PASSAGE FOR REVIEW
◆ ◆ ◆ ◆ ◆ ◆ ◆

Echoing what others have said: it all boils down to your preference and the tone you are looking for, with an eye on how a new pedal/preamp will interact with the rest of your gear. The guys from That Pedal Show have made some videos about tube preamps (high plate voltage) that might be interesting to watch to get some inspiration.


----------



## Chuck D. Bones (Apr 1, 2021)

All true.  I have a tube-based pedal that a friend of mine built for me.  In clean mode it is crystal clear.  The detail is breathtaking.  In overdrive mode, there aren't enough "o's" in smooth.  Plates run about 140V.  It draws an amp at 9VDC.  I thought my tube amps sounded good on their own.  This pedal takes it to a new level.


----------



## joelorigo (Apr 1, 2021)

So in summary, yes, some tube pedals use only the tubes to distort. Some use other other LEDs or diodes. Some use a combination.

◆ ◆ ◆ ◆ ◆ ◆ ◆

(Recorded data)
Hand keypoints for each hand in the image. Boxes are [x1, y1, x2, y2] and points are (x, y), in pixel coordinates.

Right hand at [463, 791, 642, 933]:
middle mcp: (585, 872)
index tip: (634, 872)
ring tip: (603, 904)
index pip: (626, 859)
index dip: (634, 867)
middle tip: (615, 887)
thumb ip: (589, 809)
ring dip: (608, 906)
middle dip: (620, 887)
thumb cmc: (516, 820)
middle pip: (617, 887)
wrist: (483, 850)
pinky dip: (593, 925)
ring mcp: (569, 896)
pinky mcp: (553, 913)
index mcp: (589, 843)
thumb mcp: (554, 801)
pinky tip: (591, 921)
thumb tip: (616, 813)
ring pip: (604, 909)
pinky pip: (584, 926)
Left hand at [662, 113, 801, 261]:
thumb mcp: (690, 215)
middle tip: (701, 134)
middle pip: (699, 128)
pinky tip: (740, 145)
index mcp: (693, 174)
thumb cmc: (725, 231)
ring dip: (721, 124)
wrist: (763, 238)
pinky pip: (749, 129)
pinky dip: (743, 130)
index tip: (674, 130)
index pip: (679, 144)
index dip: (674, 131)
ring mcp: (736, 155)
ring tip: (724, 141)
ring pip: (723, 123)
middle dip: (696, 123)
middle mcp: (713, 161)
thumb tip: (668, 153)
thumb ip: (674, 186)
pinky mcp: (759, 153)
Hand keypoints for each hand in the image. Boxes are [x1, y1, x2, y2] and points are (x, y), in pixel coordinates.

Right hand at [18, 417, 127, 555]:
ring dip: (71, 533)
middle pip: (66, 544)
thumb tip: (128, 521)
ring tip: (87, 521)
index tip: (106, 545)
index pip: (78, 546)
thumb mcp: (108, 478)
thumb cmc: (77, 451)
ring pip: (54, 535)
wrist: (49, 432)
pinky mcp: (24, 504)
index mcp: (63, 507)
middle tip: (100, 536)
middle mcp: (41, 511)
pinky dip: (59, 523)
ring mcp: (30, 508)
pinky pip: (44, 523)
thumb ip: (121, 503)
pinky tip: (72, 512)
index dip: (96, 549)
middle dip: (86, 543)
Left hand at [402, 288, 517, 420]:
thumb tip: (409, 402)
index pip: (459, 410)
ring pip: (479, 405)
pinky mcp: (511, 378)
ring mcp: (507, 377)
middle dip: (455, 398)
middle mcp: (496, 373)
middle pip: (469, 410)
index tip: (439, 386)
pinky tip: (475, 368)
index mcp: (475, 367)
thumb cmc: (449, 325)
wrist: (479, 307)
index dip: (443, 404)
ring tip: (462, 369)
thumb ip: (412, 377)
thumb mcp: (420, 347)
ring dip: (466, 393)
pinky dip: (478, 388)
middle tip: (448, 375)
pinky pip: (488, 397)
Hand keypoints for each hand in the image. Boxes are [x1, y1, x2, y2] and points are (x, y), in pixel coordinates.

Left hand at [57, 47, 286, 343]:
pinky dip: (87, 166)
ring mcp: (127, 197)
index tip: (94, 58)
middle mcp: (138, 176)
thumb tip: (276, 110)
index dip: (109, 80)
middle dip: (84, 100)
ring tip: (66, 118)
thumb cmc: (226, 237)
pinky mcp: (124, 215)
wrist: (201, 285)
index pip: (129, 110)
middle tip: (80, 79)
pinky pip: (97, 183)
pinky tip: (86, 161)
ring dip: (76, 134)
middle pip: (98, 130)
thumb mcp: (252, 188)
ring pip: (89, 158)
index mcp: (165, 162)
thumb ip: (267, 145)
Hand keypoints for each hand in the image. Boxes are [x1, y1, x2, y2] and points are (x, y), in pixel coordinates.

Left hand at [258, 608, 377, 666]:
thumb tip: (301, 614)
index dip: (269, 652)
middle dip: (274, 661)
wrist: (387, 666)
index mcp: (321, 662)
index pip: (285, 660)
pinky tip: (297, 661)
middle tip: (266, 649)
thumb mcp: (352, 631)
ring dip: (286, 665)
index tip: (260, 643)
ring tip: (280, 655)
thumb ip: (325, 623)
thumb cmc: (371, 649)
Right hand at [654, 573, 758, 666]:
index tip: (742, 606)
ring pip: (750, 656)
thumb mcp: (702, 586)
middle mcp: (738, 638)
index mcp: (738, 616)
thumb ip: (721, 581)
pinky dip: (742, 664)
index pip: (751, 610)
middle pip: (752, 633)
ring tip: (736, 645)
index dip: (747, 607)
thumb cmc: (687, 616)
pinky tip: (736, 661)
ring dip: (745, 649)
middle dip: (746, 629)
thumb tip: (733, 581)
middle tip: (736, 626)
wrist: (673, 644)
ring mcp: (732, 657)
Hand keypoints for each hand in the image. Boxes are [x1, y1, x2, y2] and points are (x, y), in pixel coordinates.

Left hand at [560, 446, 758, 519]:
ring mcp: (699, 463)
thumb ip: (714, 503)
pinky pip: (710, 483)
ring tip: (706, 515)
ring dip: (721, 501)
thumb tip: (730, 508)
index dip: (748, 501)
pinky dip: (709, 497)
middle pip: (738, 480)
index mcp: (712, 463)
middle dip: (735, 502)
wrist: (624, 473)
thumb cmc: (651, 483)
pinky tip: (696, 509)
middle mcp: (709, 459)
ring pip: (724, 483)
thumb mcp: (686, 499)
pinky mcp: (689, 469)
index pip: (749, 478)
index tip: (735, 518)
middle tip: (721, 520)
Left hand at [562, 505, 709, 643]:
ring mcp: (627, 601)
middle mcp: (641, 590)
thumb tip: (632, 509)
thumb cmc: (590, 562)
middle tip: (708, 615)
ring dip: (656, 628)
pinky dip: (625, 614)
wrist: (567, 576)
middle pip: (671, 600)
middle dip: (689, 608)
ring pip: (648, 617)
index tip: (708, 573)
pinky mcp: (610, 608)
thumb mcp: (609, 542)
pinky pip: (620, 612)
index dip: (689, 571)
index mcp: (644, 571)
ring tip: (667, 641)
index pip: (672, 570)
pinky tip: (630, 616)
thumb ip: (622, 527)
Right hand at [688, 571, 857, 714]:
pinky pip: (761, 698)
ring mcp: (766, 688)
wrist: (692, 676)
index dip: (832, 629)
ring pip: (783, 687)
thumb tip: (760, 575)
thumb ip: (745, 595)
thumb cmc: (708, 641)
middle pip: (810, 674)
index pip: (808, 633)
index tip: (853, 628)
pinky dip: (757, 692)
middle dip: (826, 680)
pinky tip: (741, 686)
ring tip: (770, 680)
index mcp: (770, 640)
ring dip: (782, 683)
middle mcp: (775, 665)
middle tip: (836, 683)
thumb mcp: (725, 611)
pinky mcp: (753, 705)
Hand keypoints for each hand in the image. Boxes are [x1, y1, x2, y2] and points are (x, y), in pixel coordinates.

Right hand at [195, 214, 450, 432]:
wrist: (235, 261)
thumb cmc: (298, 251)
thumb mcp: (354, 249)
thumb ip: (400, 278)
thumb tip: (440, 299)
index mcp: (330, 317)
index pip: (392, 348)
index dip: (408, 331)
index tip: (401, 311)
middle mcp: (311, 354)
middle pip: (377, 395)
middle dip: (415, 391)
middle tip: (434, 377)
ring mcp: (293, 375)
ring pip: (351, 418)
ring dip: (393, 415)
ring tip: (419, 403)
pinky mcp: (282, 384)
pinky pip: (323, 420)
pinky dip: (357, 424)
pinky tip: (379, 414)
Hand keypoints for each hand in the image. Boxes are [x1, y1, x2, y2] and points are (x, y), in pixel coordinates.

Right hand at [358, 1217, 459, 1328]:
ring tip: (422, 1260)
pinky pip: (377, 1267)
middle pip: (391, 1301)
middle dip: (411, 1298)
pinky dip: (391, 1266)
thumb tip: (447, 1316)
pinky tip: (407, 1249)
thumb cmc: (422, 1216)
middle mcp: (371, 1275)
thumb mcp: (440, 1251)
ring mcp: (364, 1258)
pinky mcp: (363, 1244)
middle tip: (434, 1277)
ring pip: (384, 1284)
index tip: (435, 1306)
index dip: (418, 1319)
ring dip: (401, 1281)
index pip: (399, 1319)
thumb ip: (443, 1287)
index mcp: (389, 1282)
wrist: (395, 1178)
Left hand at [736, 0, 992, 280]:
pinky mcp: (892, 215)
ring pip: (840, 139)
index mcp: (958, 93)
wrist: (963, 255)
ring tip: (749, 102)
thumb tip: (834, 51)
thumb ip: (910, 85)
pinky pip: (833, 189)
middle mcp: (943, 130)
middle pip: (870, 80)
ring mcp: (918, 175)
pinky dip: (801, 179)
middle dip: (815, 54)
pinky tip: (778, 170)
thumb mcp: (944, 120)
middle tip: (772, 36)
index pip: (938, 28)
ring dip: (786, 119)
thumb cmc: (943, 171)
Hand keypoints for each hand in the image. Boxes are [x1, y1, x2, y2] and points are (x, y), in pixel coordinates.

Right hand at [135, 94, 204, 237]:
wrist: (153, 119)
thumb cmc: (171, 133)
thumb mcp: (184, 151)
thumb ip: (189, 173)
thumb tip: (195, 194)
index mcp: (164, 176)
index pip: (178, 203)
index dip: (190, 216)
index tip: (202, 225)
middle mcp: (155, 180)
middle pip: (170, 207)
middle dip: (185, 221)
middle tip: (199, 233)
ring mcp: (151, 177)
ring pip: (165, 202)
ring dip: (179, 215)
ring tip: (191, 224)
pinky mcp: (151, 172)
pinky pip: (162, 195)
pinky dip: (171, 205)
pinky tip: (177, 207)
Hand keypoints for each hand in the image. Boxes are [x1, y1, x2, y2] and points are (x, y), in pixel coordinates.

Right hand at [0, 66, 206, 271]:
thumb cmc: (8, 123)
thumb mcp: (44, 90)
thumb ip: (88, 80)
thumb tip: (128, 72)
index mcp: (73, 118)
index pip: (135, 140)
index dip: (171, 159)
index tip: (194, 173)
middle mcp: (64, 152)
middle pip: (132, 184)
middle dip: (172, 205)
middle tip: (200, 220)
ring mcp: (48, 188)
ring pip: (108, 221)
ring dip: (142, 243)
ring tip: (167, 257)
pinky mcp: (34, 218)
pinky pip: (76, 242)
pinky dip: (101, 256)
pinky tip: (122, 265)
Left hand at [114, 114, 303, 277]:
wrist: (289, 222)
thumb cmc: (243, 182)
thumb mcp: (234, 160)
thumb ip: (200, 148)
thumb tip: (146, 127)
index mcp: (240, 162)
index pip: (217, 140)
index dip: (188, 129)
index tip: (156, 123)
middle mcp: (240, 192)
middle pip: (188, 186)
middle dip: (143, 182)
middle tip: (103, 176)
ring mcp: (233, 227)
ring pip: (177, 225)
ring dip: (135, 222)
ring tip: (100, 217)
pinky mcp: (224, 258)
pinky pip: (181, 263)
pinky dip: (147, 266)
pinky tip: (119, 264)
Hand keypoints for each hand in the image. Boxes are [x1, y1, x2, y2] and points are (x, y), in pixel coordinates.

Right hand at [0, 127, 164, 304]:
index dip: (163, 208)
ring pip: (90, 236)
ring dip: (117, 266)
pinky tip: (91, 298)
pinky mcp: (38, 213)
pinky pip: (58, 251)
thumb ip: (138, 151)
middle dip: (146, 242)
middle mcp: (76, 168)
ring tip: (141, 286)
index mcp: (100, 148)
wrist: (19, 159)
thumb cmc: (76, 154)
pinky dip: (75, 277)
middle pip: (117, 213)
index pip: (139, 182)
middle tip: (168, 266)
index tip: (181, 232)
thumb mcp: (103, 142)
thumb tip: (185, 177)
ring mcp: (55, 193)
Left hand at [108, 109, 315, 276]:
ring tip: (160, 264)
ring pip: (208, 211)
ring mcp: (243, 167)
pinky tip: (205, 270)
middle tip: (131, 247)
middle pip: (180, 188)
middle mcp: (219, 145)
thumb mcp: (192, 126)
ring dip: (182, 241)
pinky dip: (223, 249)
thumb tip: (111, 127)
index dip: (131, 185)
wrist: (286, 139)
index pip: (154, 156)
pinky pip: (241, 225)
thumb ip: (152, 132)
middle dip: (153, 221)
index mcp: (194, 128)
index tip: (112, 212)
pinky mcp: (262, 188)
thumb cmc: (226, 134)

◆ ◆ ◆ ◆ ◆ ◆ ◆

Carry on the forum thread about tube pedals and preamps from the point where it stops.

Some use high voltage some use starved voltage.

I might like a tube based pedal. I might not. Sound right?


----------



## giovanni (Apr 1, 2021)

Yep. Only you can answer that question!


----------



## joelorigo (Apr 1, 2021)

That means I might have to buy the $429 Effectrode Tube Drive I've been GAS-ing about to really know!!!


----------



## HamishR (Apr 3, 2021)

Yup.

I may be wrong, but I suspect that where tube-based ODs excel is in the clean and only slightly dirty area. Once you get into mega dirt you may as well be using diodes. As you may have guessed by now using tubes is no guarantee of good sound. It's the design, not just the nuts and bolts, which determine quality.


----------



## joelorigo (Apr 3, 2021)

Well I bought one off of reverb so I’ll let you all know what I think after a while! Thanks for the talk.


----------



## Chuck D. Bones (Apr 3, 2021)

Maybe you will do us a favor and trace the circuit?
Pretty please.


----------



## fig (Apr 3, 2021)

Chuck D. Bones said:


> All true.  I have a tube-based pedal that a friend of mine built for me.  In clean mode it is crystal clear.  The detail is breathtaking.  In overdrive mode, there aren't enough "o's" in smooth.  Plates run about 140V.  It draws an amp at 9VDC.  I thought my tube amps sounded good on their own.  This pedal takes it to a new level.


that sales pitch...er description worked it's magic. man I am so easy.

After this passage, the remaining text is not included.